Passage provided

#####

For International Women’s Day 2022, we at LifeWatch ERIC are putting eight scientists in the spotlight. Each of the LifeWatch ERIC member states has proposed a figure who has broken boundaries over the course of her lifetime, and is an inspiration to younger generations looking to pursue a career in STEM.
As we explored in the podcast we recorded for The International Day of Women and Girls in Science, women are still underrepresented in various scientific fields, such as engineering, computer science and AI. Additionally, scientific research in general is not only unbalanced in terms of composition (33% female) but also in terms of hierarchy, with only 12% of national science academy members being women, who are disproportionately overlooked when it comes to promotion and grants.
The women at the centre of our campaign are very diverse, hailing from a range of countries and time periods, but they all have one thing in common: overcoming the odds in order to contribute to scientific improvement. We want to draw attention to just a fraction of the women who have defied the cultural barriers pitted against them to bring good to the world, and bring recognition where they might have been overlooked.
Born in the southern Bulgarian city of Plovdiv, Tatyana Bileva is an Associate Professor of Ecology at the city’s Agricultural University, where she has previously held the crucial role of Quality Manager. She is a bright researcher with long-term experience of a wide range of plant parasitic nematodes and soil ecology, and has published over 60 scientific publications and 2 books in the fields of Biodiversity, Taxonomy and Zoology.
Bileva has been involved in several multidisciplinary research works regarding the mapping of multiple nematode pests through GIS applications, and other themes in her research include biodiversity, environmental conflicts, ecosystem services and sustainable management. Her expertise allows for the development of high-level research work, and has worked on many local and international projects. Her enthusiasm and gentle personality is not only conducive to establishing positive professional links, but makes her an inspiration for students wishing to pursue scientific work and career.
She was recently involved in STACCATO, Sustaining Agricultural Change through Ecological Engineering and Optimal use of Natural Resources, a BiodivERsA-funded EU project which focused on the analysis and evaluation of Ecosystem Services (ESS), and their sensitivity to land use patterns in agriculturally dominated landscapes. According to Eurostat, Bileva lives in one of just the four EU countries where the number of female scientists outweighs male scientists (52%).

#####

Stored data
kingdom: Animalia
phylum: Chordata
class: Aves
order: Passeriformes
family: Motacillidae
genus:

#####

Exercise goal
Reproduce everything in the International Women's Day article from "She was recently" down to "male scientists (52%).".

Result for this task
She was recently involved in STACCATO, Sustaining Agricultural Change through Ecological Engineering and Optimal use of Natural Resources, a BiodivERsA-funded EU project which focused on the analysis and evaluation of Ecosystem Services (ESS), and their sensitivity to land use patterns in agriculturally dominated landscapes. According to Eurostat, Bileva lives in one of just the four EU countries where the number of female scientists outweighs male scientists (52%).